霜(雪)の月(十の月) 水の週の四日(一〇日)

テオデリーヒェン大公国 エレン


 

 日が沈み、西に光り輝く女神の羽衣(リング)からの光が絶えて、そろそろ辺りが闇に閉ざされる頃になる。

 冬場は女神の恵みが薄れてしまう――リングが赤道上で水平に存在しており地軸が僅かに傾いている為、冬場は反射光ではなくリングの裏側からの輻射光しか無い――為に非常に暗い。

 麦わらの小山に寝転び空を眺めるユーリウスの前で、名も知らぬこの星の影が徐々にリングを隠してゆき、今度は二つの月が微かな光でリングを照らし始める。
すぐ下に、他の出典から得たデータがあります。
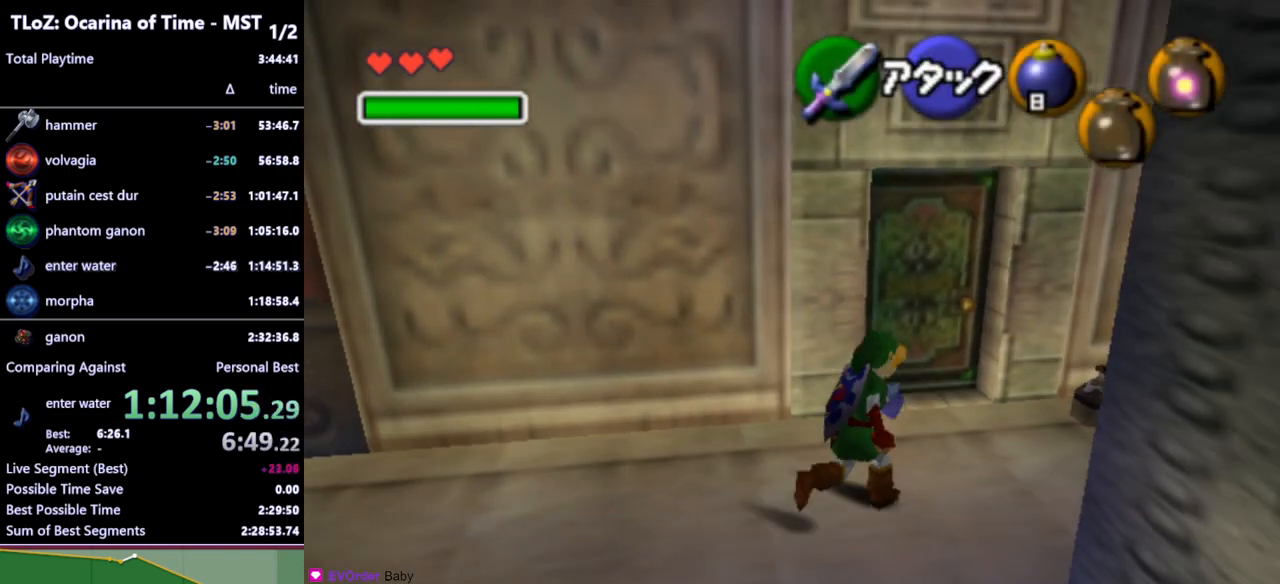
{"buttons": ["A"], "left_stick": "center", "right_stick": "center", "events": [[200, "left_stick", "up"], [500, "A", "down"], [500, "left_stick", "center"]]}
 二本の触覚を生やしたあのボスなら、きっと「この星の夜空は美しい」とでも言うに違いない。

 晩秋というより初冬と言って良いこの時期のこの時間である、風は冷たく気温も低いが、麦わらに半ば埋もれているユーリウスは、着ている魔獣革のマントもあってそれほど寒さは感じていなかった。


「……麦わらは良いけど流石に手足は冷えるよなぁ……あー、缶コーヒーが飲みたいなぁ……」

「かんこーしー? なにそれ美味しいの?」


 思わず呟いたその台詞を聞かれてしまったらしい。

 頭の上から覗き込む様にして顔を見せたのは、ユーリウスの面倒を見てくれる事になったベルタである。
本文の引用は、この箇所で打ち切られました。